• _Requirement A_:
Answer these questions using the comment thread:
(i) When did the first commenter and their last therapist settle on a schedule and pay rate?
(ii) For how long has it taken quite a lot to get the second commenter to leave their apartment?
(iii) On what condition does the second commenter not mind having people over?
• _Requirement B_: Write out the stretch of the comment thread from "A LOT of therapists" through "(no subject)".

• _Text under study_:
*** Begin section ***
A LOT of therapists have a sliding scale, even if they don't advertise it. My last therapist was really great and we worked out our schedule and pay rate during our first session based on my income at the time.
*hugs*
(no subject)
Date: 2009-08-10 04:25 am (UTC)I can dig this, too.
For the past five years or so, it has taken quite a lot to get me to leave my apartment. I don't mind having people over (providing the place is clean), but it takes something fairly big to get me to go out into the big blue room. Especially when it involves being around large groups of people. That's starting to get annoying, particularly when I get anxious about it. When I'm anxious, I can get bitchy and irrational. And I hate that.
*** End section ***
• _Listed entries_:
*** Begin section ***
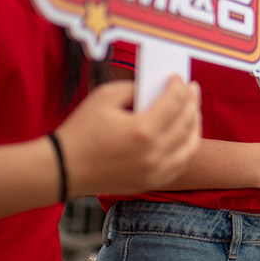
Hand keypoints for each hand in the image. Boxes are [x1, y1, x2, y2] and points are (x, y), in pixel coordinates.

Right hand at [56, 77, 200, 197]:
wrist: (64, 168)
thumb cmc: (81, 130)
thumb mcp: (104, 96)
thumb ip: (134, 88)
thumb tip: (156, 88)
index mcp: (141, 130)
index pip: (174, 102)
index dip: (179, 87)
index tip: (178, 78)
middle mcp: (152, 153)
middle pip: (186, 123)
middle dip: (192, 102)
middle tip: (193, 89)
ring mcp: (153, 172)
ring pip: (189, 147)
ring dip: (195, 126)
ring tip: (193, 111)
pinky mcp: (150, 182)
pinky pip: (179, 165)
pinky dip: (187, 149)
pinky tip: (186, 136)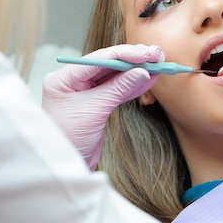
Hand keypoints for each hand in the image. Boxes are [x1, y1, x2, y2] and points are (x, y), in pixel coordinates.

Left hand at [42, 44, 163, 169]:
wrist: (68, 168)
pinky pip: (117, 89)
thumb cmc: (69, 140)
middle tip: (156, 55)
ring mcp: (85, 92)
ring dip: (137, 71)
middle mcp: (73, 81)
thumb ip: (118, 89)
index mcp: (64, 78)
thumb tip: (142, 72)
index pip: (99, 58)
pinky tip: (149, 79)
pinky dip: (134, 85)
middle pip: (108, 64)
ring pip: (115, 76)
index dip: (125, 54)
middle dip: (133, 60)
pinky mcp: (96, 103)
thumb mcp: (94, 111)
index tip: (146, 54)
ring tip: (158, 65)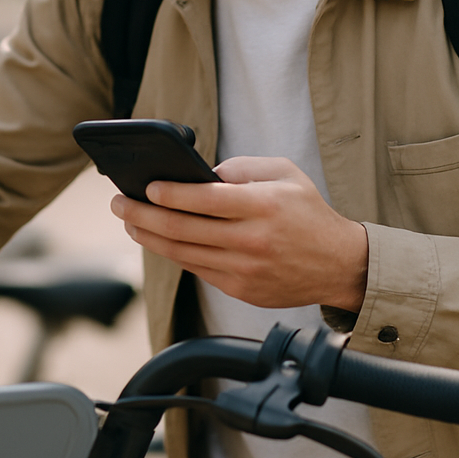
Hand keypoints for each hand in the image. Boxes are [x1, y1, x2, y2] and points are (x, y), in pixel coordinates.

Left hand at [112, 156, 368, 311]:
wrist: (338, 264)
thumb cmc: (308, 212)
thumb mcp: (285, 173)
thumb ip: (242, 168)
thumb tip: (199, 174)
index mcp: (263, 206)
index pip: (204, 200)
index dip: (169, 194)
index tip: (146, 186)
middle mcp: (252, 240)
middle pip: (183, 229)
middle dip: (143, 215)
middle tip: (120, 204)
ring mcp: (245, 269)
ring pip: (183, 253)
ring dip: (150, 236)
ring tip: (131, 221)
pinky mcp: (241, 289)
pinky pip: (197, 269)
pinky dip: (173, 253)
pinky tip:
*** End section ***
• _Response box A_:
(i) During their first session, based on the commenter's income at the time.
(ii) For the past five years or so.
(iii) Provided the place is clean.

• _Response box B_:
A LOT of therapists have a sliding scale, even if they don't advertise it. My last therapist was really great and we worked out our schedule and pay rate during our first session based on my income at the time.
*hugs*
(no subject)